**TASK TO CARRY OUT:**
In the data below, find every line with the word "hematoxylin" and copy it out.

::::::::::

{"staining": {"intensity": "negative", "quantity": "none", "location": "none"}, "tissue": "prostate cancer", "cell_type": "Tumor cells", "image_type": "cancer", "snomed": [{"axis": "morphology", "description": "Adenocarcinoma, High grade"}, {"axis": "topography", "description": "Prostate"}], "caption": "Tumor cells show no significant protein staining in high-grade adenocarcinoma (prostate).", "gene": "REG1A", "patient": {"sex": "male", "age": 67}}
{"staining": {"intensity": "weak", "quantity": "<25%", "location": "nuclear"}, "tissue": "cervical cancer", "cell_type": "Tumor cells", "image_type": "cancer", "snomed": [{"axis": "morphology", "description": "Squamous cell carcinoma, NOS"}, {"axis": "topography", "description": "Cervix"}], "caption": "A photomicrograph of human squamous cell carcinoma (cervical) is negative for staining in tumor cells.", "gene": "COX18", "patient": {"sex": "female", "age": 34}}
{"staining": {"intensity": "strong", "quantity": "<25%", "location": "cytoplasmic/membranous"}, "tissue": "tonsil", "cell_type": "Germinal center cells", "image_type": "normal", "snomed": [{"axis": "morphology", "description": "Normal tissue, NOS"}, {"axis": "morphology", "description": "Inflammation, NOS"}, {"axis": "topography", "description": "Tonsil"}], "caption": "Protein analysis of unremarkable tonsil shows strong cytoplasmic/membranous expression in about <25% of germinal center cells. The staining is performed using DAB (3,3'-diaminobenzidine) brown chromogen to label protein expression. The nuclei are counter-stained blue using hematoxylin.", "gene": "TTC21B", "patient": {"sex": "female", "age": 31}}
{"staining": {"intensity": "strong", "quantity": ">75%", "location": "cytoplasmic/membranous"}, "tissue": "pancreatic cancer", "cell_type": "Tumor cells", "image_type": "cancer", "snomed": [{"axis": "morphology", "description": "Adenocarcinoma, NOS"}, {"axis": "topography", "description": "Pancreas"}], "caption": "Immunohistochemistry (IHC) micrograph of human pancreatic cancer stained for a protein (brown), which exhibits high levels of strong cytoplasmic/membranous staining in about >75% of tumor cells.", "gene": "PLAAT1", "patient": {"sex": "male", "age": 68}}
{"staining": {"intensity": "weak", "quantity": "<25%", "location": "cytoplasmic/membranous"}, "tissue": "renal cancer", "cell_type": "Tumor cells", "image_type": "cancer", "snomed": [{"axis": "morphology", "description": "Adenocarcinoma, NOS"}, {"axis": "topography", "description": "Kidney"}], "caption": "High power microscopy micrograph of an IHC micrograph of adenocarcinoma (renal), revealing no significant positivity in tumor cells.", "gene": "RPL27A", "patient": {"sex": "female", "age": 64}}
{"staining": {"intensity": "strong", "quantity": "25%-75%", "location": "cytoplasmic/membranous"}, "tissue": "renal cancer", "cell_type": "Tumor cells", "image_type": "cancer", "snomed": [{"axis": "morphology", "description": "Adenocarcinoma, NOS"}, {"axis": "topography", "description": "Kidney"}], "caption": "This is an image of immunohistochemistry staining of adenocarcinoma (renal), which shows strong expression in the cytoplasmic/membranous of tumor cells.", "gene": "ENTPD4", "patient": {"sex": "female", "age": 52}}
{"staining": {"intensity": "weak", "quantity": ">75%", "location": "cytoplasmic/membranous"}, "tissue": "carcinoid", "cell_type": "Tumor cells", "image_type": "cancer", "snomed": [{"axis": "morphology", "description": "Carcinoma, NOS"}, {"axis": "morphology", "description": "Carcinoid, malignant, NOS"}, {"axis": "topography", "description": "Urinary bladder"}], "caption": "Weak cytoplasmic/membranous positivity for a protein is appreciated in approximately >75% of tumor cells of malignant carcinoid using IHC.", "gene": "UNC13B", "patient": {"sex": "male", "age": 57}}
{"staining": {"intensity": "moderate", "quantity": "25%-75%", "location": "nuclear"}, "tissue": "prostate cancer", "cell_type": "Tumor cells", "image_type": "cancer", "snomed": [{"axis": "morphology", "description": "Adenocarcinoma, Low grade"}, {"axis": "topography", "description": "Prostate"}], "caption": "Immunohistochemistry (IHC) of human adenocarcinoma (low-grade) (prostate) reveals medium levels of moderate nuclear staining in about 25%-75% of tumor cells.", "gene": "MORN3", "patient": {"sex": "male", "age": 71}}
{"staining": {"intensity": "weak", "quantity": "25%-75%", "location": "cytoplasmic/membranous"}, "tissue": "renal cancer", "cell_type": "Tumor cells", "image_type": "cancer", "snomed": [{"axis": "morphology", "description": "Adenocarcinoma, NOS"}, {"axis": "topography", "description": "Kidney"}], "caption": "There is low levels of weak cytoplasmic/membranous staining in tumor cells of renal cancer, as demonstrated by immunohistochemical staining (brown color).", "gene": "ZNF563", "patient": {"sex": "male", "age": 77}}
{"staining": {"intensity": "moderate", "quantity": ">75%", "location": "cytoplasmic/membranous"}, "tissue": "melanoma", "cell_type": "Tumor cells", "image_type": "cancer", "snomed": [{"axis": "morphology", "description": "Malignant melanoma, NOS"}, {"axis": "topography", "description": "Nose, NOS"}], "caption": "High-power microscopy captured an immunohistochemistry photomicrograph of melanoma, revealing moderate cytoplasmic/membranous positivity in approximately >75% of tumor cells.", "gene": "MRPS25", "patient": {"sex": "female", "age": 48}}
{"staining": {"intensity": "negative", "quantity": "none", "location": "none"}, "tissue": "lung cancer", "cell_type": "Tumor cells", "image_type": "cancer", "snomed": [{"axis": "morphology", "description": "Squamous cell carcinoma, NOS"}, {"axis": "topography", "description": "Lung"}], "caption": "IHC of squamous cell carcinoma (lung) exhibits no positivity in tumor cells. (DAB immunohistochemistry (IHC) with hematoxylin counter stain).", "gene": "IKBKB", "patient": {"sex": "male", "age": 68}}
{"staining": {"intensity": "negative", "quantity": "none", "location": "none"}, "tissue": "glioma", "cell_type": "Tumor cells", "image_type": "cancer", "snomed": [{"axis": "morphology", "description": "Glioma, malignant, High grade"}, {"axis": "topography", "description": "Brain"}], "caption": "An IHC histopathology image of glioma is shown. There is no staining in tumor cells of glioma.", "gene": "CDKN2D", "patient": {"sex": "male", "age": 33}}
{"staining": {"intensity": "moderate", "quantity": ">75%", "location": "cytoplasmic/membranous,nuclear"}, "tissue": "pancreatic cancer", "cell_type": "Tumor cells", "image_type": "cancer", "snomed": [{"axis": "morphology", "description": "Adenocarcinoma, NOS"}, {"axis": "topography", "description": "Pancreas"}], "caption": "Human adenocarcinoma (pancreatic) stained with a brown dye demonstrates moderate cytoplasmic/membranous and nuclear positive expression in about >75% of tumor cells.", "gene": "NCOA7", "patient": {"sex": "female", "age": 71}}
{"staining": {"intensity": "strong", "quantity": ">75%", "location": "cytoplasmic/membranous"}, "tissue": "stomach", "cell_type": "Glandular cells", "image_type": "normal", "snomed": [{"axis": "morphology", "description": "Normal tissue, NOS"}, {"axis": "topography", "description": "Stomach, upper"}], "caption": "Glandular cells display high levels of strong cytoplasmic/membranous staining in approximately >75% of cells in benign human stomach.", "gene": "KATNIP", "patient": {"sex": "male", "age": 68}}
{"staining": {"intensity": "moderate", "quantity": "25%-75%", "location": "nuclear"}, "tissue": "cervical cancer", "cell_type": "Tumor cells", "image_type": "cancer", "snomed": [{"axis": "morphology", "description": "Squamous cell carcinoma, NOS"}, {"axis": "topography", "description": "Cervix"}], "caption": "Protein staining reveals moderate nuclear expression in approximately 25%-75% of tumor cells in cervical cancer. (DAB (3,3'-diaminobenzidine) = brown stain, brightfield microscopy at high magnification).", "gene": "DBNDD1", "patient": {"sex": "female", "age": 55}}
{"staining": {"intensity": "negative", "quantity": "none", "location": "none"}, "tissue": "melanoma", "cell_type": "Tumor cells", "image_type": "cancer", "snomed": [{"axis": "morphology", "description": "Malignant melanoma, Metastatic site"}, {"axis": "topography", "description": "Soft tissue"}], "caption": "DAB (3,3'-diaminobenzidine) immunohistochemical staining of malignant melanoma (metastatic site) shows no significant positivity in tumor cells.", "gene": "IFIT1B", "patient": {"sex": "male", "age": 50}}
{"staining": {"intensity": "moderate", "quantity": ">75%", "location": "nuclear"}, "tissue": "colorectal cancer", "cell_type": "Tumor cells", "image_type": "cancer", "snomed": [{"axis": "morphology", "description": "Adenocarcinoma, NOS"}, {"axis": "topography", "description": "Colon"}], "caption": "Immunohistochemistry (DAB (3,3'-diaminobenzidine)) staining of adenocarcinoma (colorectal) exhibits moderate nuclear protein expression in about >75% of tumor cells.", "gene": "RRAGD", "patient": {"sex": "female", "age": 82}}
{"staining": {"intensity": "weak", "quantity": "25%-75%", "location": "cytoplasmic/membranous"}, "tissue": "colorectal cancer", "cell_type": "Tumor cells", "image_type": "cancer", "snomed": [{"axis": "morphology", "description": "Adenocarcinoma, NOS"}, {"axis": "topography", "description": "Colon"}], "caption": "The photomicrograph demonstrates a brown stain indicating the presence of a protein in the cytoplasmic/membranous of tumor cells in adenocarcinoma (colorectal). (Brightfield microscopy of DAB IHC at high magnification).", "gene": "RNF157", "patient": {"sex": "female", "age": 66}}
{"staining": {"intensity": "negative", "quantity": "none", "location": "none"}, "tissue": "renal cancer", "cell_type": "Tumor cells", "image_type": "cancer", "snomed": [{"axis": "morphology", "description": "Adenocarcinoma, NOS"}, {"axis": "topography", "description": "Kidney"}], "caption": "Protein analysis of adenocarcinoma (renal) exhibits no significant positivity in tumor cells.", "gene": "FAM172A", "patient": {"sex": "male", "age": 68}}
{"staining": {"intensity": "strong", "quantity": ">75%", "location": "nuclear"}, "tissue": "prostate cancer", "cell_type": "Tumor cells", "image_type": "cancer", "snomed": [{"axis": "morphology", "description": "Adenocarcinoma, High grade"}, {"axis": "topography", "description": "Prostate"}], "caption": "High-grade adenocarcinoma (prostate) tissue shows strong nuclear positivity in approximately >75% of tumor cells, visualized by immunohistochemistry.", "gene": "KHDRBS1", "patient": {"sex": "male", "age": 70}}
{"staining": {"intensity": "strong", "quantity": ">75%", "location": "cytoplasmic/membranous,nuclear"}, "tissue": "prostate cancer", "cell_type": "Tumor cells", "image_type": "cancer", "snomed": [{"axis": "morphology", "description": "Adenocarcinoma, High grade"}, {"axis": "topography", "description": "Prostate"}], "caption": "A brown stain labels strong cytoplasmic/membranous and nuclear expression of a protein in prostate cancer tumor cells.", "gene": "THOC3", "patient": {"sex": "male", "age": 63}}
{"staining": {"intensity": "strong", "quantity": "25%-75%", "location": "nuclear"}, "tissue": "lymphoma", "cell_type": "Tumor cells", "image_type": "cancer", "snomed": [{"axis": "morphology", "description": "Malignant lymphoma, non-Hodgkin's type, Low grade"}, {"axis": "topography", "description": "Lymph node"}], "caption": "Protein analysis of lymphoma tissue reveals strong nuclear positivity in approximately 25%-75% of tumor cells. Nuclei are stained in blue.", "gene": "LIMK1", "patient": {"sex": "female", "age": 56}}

::::::::::

**WORKED SOLUTION:**
{"staining": {"intensity": "strong", "quantity": "<25%", "location": "cytoplasmic/membranous"}, "tissue": "tonsil", "cell_type": "Germinal center cells", "image_type": "normal", "snomed": [{"axis": "morphology", "description": "Normal tissue, NOS"}, {"axis": "morphology", "description": "Inflammation, NOS"}, {"axis": "topography", "description": "Tonsil"}], "caption": "Protein analysis of unremarkable tonsil shows strong cytoplasmic/membranous expression in about <25% of germinal center cells. The staining is performed using DAB (3,3'-diaminobenzidine) brown chromogen to label protein expression. The nuclei are counter-stained blue using hematoxylin.", "gene": "TTC21B", "patient": {"sex": "female", "age": 31}}
{"staining": {"intensity": "negative", "quantity": "none", "location": "none"}, "tissue": "lung cancer", "cell_type": "Tumor cells", "image_type": "cancer", "snomed": [{"axis": "morphology", "description": "Squamous cell carcinoma, NOS"}, {"axis": "topography", "description": "Lung"}], "caption": "IHC of squamous cell carcinoma (lung) exhibits no positivity in tumor cells. (DAB immunohistochemistry (IHC) with hematoxylin counter stain).", "gene": "IKBKB", "patient": {"sex": "male", "age": 68}}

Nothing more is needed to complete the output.